El cuerpo humano está compuesto aproximadamente por un 75% de agua en los músculos, 90% en el cerebro y 80% en la sangre, lo que subraya la importancia de una adecuada hidratación para el funcionamiento óptimo de los órganos. El agua transporta nutrientes y oxígeno a las células y actúa como un amortiguador para proteger estructuras vitales.
Según la Organización Mundial de la Salud (OMS), se recomienda consumir entre 1,5 y 2 litros de agua diariamente. Sin embargo, el momento en que se ingiere es crucial para un correcto funcionamiento corporal. Beber agua en ayunas ayuda a restablecer el equilibrio hídrico tras la noche, favoreciendo la función renal y hepática y facilitando la eliminación de desechos acumulados.

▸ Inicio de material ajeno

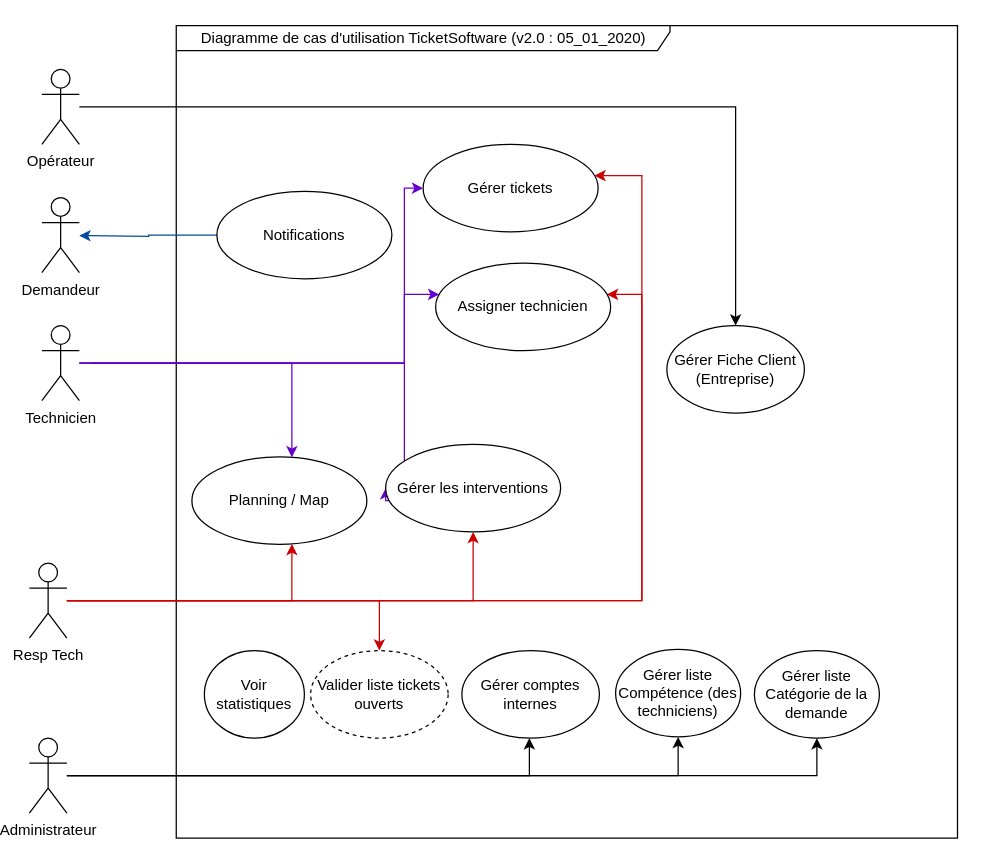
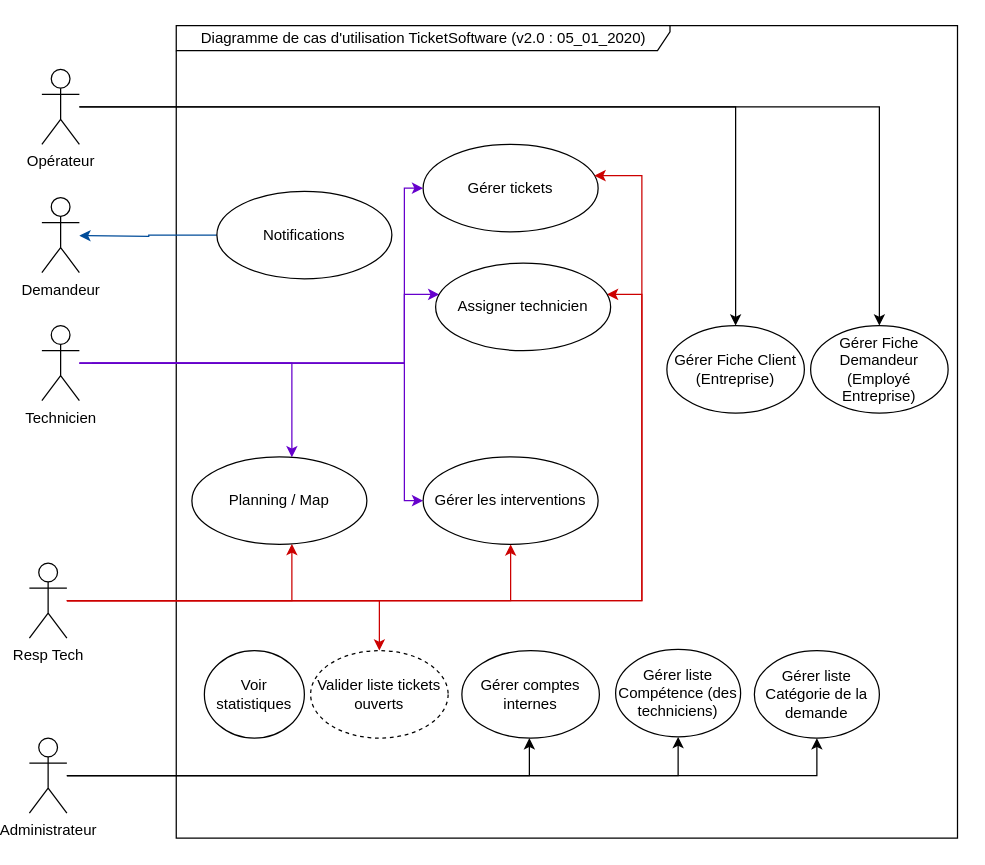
  <mxCell id="0" />
  <mxCell id="1" parent="0" />
  <mxCell id="2" value="Diagramme de cas d'utilisation TicketSoftware (v2.0 : 05_01_2020)" style="shape=umlFrame;whiteSpace=wrap;html=1;width=395;height=20;" parent="1" vertex="1"><mxGeometry x="137.5" y="20" width="625" height="650" as="geometry" /></mxCell>
+ <mxCell id="3" style="edgeStyle=orthogonalEdgeStyle;rounded=0;orthogonalLoop=1;jettySize=auto;html=1;strokeColor=#000000;fillColor=#CC0000;" parent="1" source="4" target="22" edge="1"><mxGeometry relative="1" as="geometry"><Array as="points"><mxPoint x="700" y="85" /></Array></mxGeometry></mxCell>
  <mxCell id="4" value="Opérateur" style="shape=umlActor;verticalLabelPosition=bottom;labelBackgroundColor=#ffffff;verticalAlign=top;html=1;" parent="1" vertex="1"><mxGeometry x="30" y="55" width="30" height="60" as="geometry" /></mxCell>
  <mxCell id="5" value="Gérer tickets" style="ellipse;whiteSpace=wrap;html=1;" parent="1" vertex="1"><mxGeometry x="335" y="115" width="140" height="70" as="geometry" /></mxCell>
  <mxCell id="6" style="edgeStyle=orthogonalEdgeStyle;rounded=0;orthogonalLoop=1;jettySize=auto;html=1;strokeColor=#6600CC;" parent="1" target="5" edge="1"><mxGeometry relative="1" as="geometry"><Array as="points"><mxPoint x="320" y="290" /></Array><mxPoint x="60" y="290" as="sourcePoint" /></mxGeometry></mxCell>
  <mxCell id="7" style="edgeStyle=orthogonalEdgeStyle;rounded=0;orthogonalLoop=1;jettySize=auto;html=1;strokeColor=#6600CC;" parent="1" target="18" edge="1"><mxGeometry relative="1" as="geometry"><Array as="points"><mxPoint x="320" y="290" /><mxPoint x="320" y="235" /></Array><mxPoint x="60" y="290" as="sourcePoint" /></mxGeometry></mxCell>
  <mxCell id="8" style="edgeStyle=orthogonalEdgeStyle;rounded=0;orthogonalLoop=1;jettySize=auto;html=1;entryX=0;entryY=0.5;entryDx=0;entryDy=0;strokeColor=#6600CC;fillColor=#CC0000;" parent="1" target="19" edge="1"><mxGeometry relative="1" as="geometry"><Array as="points"><mxPoint x="320" y="290" /><mxPoint x="320" y="400" /></Array><mxPoint x="70" y="290" as="sourcePoint" /></mxGeometry></mxCell>
  <mxCell id="9" style="edgeStyle=orthogonalEdgeStyle;rounded=0;orthogonalLoop=1;jettySize=auto;html=1;strokeColor=#6600CC;fillColor=#CC0000;" parent="1" source="10" target="21" edge="1"><mxGeometry relative="1" as="geometry"><Array as="points"><mxPoint x="230" y="290" /></Array></mxGeometry></mxCell>
  <mxCell id="10" value="Technicien" style="shape=umlActor;verticalLabelPosition=bottom;labelBackgroundColor=#ffffff;verticalAlign=top;html=1;" parent="1" vertex="1"><mxGeometry x="30" y="260" width="30" height="60" as="geometry" /></mxCell>
  <mxCell id="11" style="edgeStyle=orthogonalEdgeStyle;rounded=0;orthogonalLoop=1;jettySize=auto;html=1;fillColor=#CC0000;strokeColor=#CC0000;" parent="1" target="5" edge="1"><mxGeometry relative="1" as="geometry"><Array as="points"><mxPoint x="510" y="480" /><mxPoint x="510" y="140" /></Array><mxPoint x="50" y="480" as="sourcePoint" /></mxGeometry></mxCell>
  <mxCell id="12" style="edgeStyle=orthogonalEdgeStyle;rounded=0;orthogonalLoop=1;jettySize=auto;html=1;strokeColor=#CC0000;" parent="1" source="16" target="17" edge="1"><mxGeometry relative="1" as="geometry"><Array as="points"><mxPoint x="300" y="480" /></Array></mxGeometry></mxCell>
  <mxCell id="13" style="edgeStyle=orthogonalEdgeStyle;rounded=0;orthogonalLoop=1;jettySize=auto;html=1;strokeColor=#CC0000;" parent="1" target="18" edge="1"><mxGeometry relative="1" as="geometry"><Array as="points"><mxPoint x="510" y="480" /><mxPoint x="510" y="235" /></Array><mxPoint x="50" y="480" as="sourcePoint" /></mxGeometry></mxCell>
  <mxCell id="14" style="edgeStyle=orthogonalEdgeStyle;rounded=0;orthogonalLoop=1;jettySize=auto;html=1;strokeColor=#CC0000;fillColor=#CC0000;" parent="1" source="16" target="19" edge="1"><mxGeometry relative="1" as="geometry" /></mxCell>
  <mxCell id="15" style="edgeStyle=orthogonalEdgeStyle;rounded=0;orthogonalLoop=1;jettySize=auto;html=1;strokeColor=#CC0000;fillColor=#CC0000;" parent="1" source="16" target="21" edge="1"><mxGeometry relative="1" as="geometry"><Array as="points"><mxPoint x="230" y="480" /></Array></mxGeometry></mxCell>
  <mxCell id="16" value="Resp Tech" style="shape=umlActor;verticalLabelPosition=bottom;labelBackgroundColor=#ffffff;verticalAlign=top;html=1;" parent="1" vertex="1"><mxGeometry x="20" y="450" width="30" height="60" as="geometry" /></mxCell>
  <mxCell id="17" value="Valider liste tickets ouverts" style="ellipse;whiteSpace=wrap;html=1;dashed=1;" parent="1" vertex="1"><mxGeometry x="245" y="520" width="110" height="70" as="geometry" /></mxCell>
  <mxCell id="18" value="Assigner technicien" style="ellipse;whiteSpace=wrap;html=1;" parent="1" vertex="1"><mxGeometry x="345" y="210" width="140" height="70" as="geometry" /></mxCell>
- <mxCell id="19" value="Gérer les interventions" style="ellipse;whiteSpace=wrap;html=1;" parent="1" vertex="1"><mxGeometry x="305" y="355" width="140" height="70" as="geometry" /></mxCell>
+ <mxCell id="19" value="Gérer les interventions" style="ellipse;whiteSpace=wrap;html=1;" parent="1" vertex="1"><mxGeometry x="335" y="365" width="140" height="70" as="geometry" /></mxCell>
  <mxCell id="20" value="Voir statistiques" style="ellipse;whiteSpace=wrap;html=1;" parent="1" vertex="1"><mxGeometry x="160" y="520" width="80" height="70" as="geometry" /></mxCell>
  <mxCell id="21" value="Planning / Map" style="ellipse;whiteSpace=wrap;html=1;" parent="1" vertex="1"><mxGeometry x="150" y="365" width="140" height="70" as="geometry" /></mxCell>
+ <mxCell id="22" value="Gérer Fiche Demandeur (Employé Entreprise)" style="ellipse;whiteSpace=wrap;html=1;" parent="1" vertex="1"><mxGeometry x="645" y="260" width="110" height="70" as="geometry" /></mxCell>
  <mxCell id="23" value="Gérer comptes internes" style="ellipse;whiteSpace=wrap;html=1;" parent="1" vertex="1"><mxGeometry x="366" y="520" width="110" height="70" as="geometry" /></mxCell>
  <mxCell id="24" style="edgeStyle=orthogonalEdgeStyle;rounded=0;orthogonalLoop=1;jettySize=auto;html=1;strokeColor=#004C99;fillColor=#CC0000;exitX=0;exitY=0.5;exitDx=0;exitDy=0;" parent="1" source="26" edge="1"><mxGeometry relative="1" as="geometry"><mxPoint x="60" y="188" as="targetPoint" /></mxGeometry></mxCell>
  <mxCell id="25" value="Demandeur" style="shape=umlActor;verticalLabelPosition=bottom;labelBackgroundColor=#ffffff;verticalAlign=top;html=1;" parent="1" vertex="1"><mxGeometry x="30" y="157.5" width="30" height="60" as="geometry" /></mxCell>
  <mxCell id="26" value="Notifications" style="ellipse;whiteSpace=wrap;html=1;" parent="1" vertex="1"><mxGeometry x="170" y="152.5" width="140" height="70" as="geometry" /></mxCell>
  <mxCell id="27" value="Gérer liste Compétence (des techniciens)" style="ellipse;whiteSpace=wrap;html=1;" parent="1" vertex="1"><mxGeometry x="489" y="519" width="100" height="70" as="geometry" /></mxCell>
  <mxCell id="28" value="Gérer liste Catégorie de la demande" style="ellipse;whiteSpace=wrap;html=1;" parent="1" vertex="1"><mxGeometry x="600" y="520" width="100" height="70" as="geometry" /></mxCell>
  <mxCell id="29" value="Gérer Fiche Client (Entreprise)" style="ellipse;whiteSpace=wrap;html=1;" parent="1" vertex="1"><mxGeometry x="530" y="260" width="110" height="70" as="geometry" /></mxCell>
  <mxCell id="30" style="edgeStyle=orthogonalEdgeStyle;rounded=0;orthogonalLoop=1;jettySize=auto;html=1;strokeColor=#000000;fillColor=#CC0000;" parent="1" target="29" edge="1"><mxGeometry relative="1" as="geometry"><Array as="points"><mxPoint x="585" y="85" /></Array><mxPoint x="60" y="85" as="sourcePoint" /><mxPoint x="705" y="255" as="targetPoint" /></mxGeometry></mxCell>
  <mxCell id="31" value="Administrateur" style="shape=umlActor;verticalLabelPosition=bottom;labelBackgroundColor=#ffffff;verticalAlign=top;html=1;" vertex="1" parent="1"><mxGeometry x="20" y="590" width="30" height="60" as="geometry" /></mxCell>
  <mxCell id="32" style="edgeStyle=orthogonalEdgeStyle;rounded=0;orthogonalLoop=1;jettySize=auto;html=1;strokeColor=#000000;fillColor=#CC0000;" edge="1" parent="1" target="28"><mxGeometry relative="1" as="geometry"><Array as="points"><mxPoint x="650" y="620" /></Array><mxPoint x="50" y="620" as="sourcePoint" /><mxPoint x="575" y="785" as="targetPoint" /></mxGeometry></mxCell>
  <mxCell id="33" style="edgeStyle=orthogonalEdgeStyle;rounded=0;orthogonalLoop=1;jettySize=auto;html=1;strokeColor=#000000;fillColor=#CC0000;" edge="1" parent="1" target="27"><mxGeometry relative="1" as="geometry"><Array as="points"><mxPoint x="539" y="620" /></Array><mxPoint x="50" y="620" as="sourcePoint" /><mxPoint x="640" y="589.793" as="targetPoint" /></mxGeometry></mxCell>
  <mxCell id="34" style="edgeStyle=orthogonalEdgeStyle;rounded=0;orthogonalLoop=1;jettySize=auto;html=1;strokeColor=#000000;fillColor=#CC0000;" edge="1" parent="1" target="23"><mxGeometry relative="1" as="geometry"><Array as="points"><mxPoint x="420" y="620" /></Array><mxPoint x="50" y="620" as="sourcePoint" /><mxPoint x="550" y="589.293" as="targetPoint" /></mxGeometry></mxCell>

Adicionalmente, la ingesta matutina de agua puede activar el metabolismo. Cuando el agua está fresca, el cuerpo gasta energía para calentarla, elevando temporalmente el metabolismo basal. Asimismo, estimula el movimiento peristáltico del intestino, favoreciendo el tránsito intestinal y reduciendo la acidez estomacal, lo que prepara el sistema digestivo para el desayuno.
El cerebro, que es 75% agua, se ve afectado por la deshidratación. Una hidratación adecuada mejora la memoria a corto plazo, la concentración y la agudeza mental. Muchos dolores de cabeza matutinos pueden atribuirse a la falta de líquidos, ya que el agua ayuda a evitar la presión sobre las membranas cerebrales asociadas a la deshidratación.
Los expertos sugieren beber entre 250 y 300 mililitros de agua, preferiblemente a temperatura ambiente, y esperar entre 20 y 30 minutos antes de desayunar. Este sencillo hábito promueve un funcionamiento saludable y prepara el cuerpo para enfrentar el día adecuadamente.